Your task: Verbatim reproduction of the entries is required; images must be omitted.

Source information:
____________
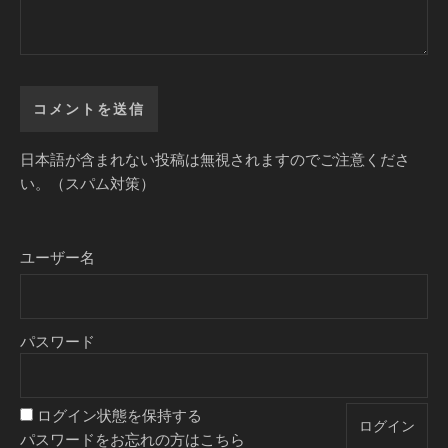
日本語が含まれない投稿は無視されますのでご注意くださ
い。（スパム対策）
ユーザー名
パスワード
ログイン状態を保持する
パスワードをお忘れの方はこちら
____________
Result of this task:
日本語が含まれない投稿は無視されますのでご注意くださ
い。（スパム対策）
ユーザー名
パスワード
ログイン状態を保持する
パスワードをお忘れの方はこちら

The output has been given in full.